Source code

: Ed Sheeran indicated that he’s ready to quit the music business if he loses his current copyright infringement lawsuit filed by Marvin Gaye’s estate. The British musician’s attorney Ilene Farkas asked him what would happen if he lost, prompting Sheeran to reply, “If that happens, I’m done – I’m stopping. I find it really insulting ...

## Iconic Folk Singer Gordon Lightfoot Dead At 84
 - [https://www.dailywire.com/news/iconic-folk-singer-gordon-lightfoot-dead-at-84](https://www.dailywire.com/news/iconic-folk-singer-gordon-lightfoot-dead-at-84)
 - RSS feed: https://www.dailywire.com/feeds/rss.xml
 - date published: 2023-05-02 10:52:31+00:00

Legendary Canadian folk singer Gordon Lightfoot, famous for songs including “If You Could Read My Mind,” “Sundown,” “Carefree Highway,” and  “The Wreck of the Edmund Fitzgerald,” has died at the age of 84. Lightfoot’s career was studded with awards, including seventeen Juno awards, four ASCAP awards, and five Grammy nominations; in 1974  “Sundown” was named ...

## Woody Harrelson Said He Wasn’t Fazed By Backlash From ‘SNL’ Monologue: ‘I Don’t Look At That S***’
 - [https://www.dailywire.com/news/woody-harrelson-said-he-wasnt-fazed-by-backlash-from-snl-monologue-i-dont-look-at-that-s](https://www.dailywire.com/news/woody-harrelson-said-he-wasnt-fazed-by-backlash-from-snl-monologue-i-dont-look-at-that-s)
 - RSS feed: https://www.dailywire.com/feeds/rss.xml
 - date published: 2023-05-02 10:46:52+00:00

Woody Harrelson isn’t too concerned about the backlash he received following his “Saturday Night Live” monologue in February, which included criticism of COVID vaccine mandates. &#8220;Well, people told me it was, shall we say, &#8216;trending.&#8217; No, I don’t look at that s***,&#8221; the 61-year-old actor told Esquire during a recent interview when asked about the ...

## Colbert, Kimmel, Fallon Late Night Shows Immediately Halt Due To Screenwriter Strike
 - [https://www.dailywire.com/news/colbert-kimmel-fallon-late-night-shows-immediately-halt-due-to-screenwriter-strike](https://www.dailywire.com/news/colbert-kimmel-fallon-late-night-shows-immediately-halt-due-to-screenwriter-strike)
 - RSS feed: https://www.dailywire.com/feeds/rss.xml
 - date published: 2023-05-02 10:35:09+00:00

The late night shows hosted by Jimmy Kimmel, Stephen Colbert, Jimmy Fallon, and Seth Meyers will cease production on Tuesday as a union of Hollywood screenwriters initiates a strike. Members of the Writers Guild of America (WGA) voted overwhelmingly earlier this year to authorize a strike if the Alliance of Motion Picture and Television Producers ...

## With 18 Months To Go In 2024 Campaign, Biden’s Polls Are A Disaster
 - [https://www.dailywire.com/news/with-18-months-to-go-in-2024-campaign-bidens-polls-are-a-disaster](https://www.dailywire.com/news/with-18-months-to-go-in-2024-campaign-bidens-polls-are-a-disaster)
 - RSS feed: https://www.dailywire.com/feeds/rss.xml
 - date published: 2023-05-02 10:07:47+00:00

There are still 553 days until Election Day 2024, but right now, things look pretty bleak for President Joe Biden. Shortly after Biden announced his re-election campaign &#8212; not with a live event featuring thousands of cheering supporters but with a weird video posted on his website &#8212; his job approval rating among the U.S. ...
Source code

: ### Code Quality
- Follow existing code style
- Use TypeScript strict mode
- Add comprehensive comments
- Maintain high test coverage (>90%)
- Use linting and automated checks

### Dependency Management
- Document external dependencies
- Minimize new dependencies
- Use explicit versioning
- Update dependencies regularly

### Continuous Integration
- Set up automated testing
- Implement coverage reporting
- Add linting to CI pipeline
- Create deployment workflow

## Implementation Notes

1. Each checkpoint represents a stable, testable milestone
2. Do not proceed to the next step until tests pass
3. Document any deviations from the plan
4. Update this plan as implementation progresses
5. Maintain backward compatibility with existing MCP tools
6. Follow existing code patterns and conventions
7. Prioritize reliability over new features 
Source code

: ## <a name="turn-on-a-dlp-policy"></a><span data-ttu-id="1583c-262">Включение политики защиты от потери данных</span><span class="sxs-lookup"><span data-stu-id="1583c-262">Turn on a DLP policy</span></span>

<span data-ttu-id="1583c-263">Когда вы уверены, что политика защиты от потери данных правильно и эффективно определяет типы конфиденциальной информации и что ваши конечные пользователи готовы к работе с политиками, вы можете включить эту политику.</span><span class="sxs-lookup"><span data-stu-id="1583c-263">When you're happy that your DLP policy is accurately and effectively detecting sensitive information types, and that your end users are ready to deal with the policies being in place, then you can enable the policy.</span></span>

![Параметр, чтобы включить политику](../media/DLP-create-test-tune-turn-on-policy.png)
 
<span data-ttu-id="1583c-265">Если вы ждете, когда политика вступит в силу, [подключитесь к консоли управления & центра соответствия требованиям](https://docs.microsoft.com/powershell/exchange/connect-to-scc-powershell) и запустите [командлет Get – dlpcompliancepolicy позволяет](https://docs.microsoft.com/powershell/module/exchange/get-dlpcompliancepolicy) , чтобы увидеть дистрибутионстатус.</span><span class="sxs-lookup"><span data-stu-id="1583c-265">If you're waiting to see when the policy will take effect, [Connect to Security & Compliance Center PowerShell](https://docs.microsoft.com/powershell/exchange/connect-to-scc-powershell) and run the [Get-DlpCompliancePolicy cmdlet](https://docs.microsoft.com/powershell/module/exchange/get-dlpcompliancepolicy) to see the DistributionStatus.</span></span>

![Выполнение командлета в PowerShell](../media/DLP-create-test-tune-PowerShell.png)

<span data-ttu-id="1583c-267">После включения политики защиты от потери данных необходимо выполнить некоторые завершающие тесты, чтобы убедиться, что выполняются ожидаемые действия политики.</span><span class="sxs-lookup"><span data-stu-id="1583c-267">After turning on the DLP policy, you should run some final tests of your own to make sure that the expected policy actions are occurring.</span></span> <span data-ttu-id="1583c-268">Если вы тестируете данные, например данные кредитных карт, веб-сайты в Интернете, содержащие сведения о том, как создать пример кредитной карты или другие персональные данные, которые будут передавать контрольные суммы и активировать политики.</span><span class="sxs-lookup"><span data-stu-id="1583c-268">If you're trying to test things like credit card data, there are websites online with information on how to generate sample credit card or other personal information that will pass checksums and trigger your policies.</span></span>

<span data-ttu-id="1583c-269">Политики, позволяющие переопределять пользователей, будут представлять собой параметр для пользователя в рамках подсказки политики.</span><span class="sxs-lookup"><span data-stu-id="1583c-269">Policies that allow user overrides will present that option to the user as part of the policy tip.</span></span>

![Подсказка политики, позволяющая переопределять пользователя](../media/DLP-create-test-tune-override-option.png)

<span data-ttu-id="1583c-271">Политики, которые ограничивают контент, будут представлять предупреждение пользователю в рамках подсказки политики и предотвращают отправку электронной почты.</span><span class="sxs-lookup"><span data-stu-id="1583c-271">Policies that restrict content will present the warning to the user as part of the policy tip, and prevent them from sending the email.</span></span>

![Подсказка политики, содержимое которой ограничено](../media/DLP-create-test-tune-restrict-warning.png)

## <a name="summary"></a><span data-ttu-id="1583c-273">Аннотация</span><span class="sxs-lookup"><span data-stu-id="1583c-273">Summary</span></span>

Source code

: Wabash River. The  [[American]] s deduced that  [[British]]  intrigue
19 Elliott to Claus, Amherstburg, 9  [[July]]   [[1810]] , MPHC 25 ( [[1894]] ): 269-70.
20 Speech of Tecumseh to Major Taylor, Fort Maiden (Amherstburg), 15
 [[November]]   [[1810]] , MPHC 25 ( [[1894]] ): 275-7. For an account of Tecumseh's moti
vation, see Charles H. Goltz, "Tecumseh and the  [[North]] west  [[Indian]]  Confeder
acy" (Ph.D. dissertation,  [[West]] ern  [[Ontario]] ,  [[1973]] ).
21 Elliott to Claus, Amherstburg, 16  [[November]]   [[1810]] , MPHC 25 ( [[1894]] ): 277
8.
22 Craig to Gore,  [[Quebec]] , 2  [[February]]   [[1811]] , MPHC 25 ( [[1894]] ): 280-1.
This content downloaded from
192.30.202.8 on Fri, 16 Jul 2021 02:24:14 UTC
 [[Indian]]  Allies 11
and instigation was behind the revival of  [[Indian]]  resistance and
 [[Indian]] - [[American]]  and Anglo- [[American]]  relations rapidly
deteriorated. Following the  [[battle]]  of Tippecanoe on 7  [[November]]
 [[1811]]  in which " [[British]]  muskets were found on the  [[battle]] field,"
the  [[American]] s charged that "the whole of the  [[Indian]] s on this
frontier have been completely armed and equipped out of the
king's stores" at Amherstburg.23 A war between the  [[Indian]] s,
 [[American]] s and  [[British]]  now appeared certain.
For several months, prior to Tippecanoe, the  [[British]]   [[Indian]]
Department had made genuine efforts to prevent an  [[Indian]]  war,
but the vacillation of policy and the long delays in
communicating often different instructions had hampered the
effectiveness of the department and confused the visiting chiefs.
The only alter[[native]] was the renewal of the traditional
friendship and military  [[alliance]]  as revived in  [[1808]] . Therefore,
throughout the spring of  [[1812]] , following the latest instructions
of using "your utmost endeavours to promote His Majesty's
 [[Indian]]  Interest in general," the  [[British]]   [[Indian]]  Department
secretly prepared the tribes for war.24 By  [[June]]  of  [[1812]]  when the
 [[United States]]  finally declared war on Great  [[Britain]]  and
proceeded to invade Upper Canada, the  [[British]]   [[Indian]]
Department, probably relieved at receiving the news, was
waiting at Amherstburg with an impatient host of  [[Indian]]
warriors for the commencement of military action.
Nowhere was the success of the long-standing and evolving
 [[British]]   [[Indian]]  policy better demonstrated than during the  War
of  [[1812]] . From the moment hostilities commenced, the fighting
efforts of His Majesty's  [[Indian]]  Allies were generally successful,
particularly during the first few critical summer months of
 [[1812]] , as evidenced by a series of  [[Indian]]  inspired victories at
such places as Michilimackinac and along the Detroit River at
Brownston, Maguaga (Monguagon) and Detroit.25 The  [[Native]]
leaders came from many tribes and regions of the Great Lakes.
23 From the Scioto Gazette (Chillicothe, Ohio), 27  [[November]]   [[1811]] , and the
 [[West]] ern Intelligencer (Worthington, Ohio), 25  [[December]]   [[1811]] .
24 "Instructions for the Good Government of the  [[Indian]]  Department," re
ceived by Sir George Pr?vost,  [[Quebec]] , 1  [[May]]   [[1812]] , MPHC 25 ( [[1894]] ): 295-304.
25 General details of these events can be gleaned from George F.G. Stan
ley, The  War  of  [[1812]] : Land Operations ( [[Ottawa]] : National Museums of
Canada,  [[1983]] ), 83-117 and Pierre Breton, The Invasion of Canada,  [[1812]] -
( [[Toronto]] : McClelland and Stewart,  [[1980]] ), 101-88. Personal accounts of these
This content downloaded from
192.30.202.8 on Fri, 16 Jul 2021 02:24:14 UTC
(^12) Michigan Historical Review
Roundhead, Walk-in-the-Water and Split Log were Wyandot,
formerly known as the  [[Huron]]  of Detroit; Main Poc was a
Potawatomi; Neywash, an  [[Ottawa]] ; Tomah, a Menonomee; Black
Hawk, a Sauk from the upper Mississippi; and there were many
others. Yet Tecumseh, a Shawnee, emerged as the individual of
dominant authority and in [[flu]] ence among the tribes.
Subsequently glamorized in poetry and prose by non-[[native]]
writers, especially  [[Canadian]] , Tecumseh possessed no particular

> _Exercise brief_:
Convert the listing lines from the line containing "really insulting ..." up to and including the line containing "- date published: 2023-05-02 10:46:52+00:00" into a Markdown table. Use the columns Row and Listing line, number each row, and leave out blank lines.

> _Exercise result_:
| Row | Listing line |
|---|---|
| 1 | : Ed Sheeran indicated that he’s ready to quit the music business if he loses his current copyright infringement lawsuit filed by Marvin Gaye’s estate. The British musician’s attorney Ilene Farkas asked him what would happen if he lost, prompting Sheeran to reply, “If that happens, I’m done – I’m stopping. I find it really insulting ... |
| 2 | ## Iconic Folk Singer Gordon Lightfoot Dead At 84 |
| 3 |  - [https://www.dailywire.com/news/iconic-folk-singer-gordon-lightfoot-dead-at-84](https://www.dailywire.com/news/iconic-folk-singer-gordon-lightfoot-dead-at-84) |
| 4 |  - RSS feed: https://www.dailywire.com/feeds/rss.xml |
| 5 |  - date published: 2023-05-02 10:52:31+00:00 |
| 6 | Legendary Canadian folk singer Gordon Lightfoot, famous for songs including “If You Could Read My Mind,” “Sundown,” “Carefree Highway,” and  “The Wreck of the Edmund Fitzgerald,” has died at the age of 84. Lightfoot’s career was studded with awards, including seventeen Juno awards, four ASCAP awards, and five Grammy nominations; in 1974  “Sundown” was named ... |
| 7 | ## Woody Harrelson Said He Wasn’t Fazed By Backlash From ‘SNL’ Monologue: ‘I Don’t Look At That S***’ |
| 8 |  - [https://www.dailywire.com/news/woody-harrelson-said-he-wasnt-fazed-by-backlash-from-snl-monologue-i-dont-look-at-that-s](https://www.dailywire.com/news/woody-harrelson-said-he-wasnt-fazed-by-backlash-from-snl-monologue-i-dont-look-at-that-s) |
| 9 |  - RSS feed: https://www.dailywire.com/feeds/rss.xml |
| 10 |  - date published: 2023-05-02 10:46:52+00:00 |